CC subprocess crashes (rc=1, empty stderr)

Common causes:

  • Stale session ID — delete data/session_id and restart. This happens after renaming the project folder or moving to a new server.
  • MCP server not reachable — the --strict-mcp-config flag makes Claude exit if any MCP server in the config fails to connect. Check that uvx and npx are available inside the container.

Claude Code auth expired

SSH into the server and re-authenticate:

ssh root@your-server-ip
claude   # follow the login flow
cd ~/hamroh && docker compose restart

macOS Docker credentials

If you run hamroh in Docker on macOS and see Not logged in · Please run /login even though claude login succeeded on the host, that's because macOS stores the OAuth token in the Keychain — the container's bind mount of ~/.claude doesn't carry it. (Linux hosts write ~/.claude/.credentials.json natively, so they don't hit this.)

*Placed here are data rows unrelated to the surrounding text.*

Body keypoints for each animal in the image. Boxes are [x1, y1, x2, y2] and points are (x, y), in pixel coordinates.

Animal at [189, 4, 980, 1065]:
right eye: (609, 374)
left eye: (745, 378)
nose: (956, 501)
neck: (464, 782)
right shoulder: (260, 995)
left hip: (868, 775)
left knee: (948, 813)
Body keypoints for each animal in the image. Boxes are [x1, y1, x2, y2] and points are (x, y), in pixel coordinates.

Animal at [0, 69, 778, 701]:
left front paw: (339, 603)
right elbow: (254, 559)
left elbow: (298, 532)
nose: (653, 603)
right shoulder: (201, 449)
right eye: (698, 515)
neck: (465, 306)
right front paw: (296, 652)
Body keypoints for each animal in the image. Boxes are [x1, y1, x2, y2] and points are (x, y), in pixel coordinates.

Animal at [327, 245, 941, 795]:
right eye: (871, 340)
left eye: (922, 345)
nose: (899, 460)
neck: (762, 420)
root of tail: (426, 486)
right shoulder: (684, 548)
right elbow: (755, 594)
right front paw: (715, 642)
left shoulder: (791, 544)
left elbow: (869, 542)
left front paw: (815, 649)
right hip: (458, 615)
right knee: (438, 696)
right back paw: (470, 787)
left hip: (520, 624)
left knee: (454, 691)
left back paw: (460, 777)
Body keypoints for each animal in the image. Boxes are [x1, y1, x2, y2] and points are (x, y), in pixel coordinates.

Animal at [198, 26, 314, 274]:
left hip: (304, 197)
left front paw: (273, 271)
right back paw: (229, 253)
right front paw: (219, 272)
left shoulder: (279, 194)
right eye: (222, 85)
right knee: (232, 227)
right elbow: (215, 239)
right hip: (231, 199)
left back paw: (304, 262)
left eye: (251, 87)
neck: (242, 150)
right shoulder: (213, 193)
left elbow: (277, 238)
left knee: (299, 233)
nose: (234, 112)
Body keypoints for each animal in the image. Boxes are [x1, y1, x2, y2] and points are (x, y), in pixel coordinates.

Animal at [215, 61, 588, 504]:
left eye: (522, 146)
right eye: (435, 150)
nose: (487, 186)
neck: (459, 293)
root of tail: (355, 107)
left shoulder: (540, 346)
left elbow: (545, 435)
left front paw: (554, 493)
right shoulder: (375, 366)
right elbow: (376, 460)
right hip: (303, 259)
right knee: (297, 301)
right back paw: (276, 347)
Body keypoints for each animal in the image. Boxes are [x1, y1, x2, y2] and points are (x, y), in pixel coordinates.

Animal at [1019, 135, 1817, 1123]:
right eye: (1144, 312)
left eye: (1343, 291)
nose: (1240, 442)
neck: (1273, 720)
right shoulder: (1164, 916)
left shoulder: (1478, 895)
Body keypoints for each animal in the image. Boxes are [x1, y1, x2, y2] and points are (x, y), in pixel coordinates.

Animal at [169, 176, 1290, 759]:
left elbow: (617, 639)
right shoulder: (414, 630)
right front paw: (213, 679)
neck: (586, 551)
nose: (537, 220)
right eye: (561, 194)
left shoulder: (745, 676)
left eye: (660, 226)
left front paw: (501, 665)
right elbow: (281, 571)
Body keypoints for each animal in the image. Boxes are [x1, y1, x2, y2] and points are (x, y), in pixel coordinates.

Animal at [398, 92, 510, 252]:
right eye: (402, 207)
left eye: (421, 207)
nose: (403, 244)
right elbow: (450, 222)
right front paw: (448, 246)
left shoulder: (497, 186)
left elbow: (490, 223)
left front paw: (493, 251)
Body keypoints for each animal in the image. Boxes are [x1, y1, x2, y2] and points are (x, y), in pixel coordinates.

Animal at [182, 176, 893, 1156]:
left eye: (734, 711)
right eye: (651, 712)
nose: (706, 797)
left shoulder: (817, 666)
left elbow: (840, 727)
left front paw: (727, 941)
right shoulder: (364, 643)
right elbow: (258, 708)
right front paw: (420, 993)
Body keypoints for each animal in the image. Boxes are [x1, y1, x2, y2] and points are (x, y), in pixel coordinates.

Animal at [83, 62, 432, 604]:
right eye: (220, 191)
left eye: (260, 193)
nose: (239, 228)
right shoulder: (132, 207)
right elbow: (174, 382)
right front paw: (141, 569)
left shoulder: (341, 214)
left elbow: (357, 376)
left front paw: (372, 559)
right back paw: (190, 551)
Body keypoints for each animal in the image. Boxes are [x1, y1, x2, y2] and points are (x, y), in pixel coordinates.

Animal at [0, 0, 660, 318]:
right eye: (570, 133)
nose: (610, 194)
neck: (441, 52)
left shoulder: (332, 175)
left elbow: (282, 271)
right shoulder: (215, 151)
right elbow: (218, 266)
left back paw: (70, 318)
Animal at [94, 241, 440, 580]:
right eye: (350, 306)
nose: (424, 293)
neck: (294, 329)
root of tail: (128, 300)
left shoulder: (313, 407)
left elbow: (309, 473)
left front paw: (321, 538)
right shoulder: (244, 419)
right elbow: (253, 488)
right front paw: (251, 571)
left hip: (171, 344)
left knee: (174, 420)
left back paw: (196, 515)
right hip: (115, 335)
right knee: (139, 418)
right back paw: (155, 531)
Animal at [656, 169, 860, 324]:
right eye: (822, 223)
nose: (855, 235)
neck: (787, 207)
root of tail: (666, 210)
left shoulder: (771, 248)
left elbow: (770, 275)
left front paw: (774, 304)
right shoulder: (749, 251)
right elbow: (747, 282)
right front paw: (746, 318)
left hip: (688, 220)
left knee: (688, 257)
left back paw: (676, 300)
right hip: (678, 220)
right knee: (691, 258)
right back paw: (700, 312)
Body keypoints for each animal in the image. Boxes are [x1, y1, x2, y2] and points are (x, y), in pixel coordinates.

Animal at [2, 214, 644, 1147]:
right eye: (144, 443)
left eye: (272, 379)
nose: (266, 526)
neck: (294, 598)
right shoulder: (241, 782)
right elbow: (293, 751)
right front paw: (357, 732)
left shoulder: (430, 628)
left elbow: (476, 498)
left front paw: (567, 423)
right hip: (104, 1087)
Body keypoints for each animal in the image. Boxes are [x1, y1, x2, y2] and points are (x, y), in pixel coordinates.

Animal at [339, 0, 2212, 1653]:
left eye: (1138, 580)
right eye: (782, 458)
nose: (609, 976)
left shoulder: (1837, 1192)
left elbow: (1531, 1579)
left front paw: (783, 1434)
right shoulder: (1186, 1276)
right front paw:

Easiest fix: don't use Docker on macOS. Run with uv instead — the subprocess inherits your shell's Keychain access:

uv sync --extra dev
uv run python -m hamroh

If you really need Docker on macOS: export the Keychain entry to a file once, then bring up the stack:

security find-generic-password -s "Claude Code-credentials" -w \
  > ~/.claude/.credentials.json
chmod 600 ~/.claude/.credentials.json
docker compose up -d

The OAuth token rotates periodically. When it does, the file goes stale and the same error returns — re-run the export to refresh. There is no automated refresh, which is why the uv path is recommended for day-to-day macOS use.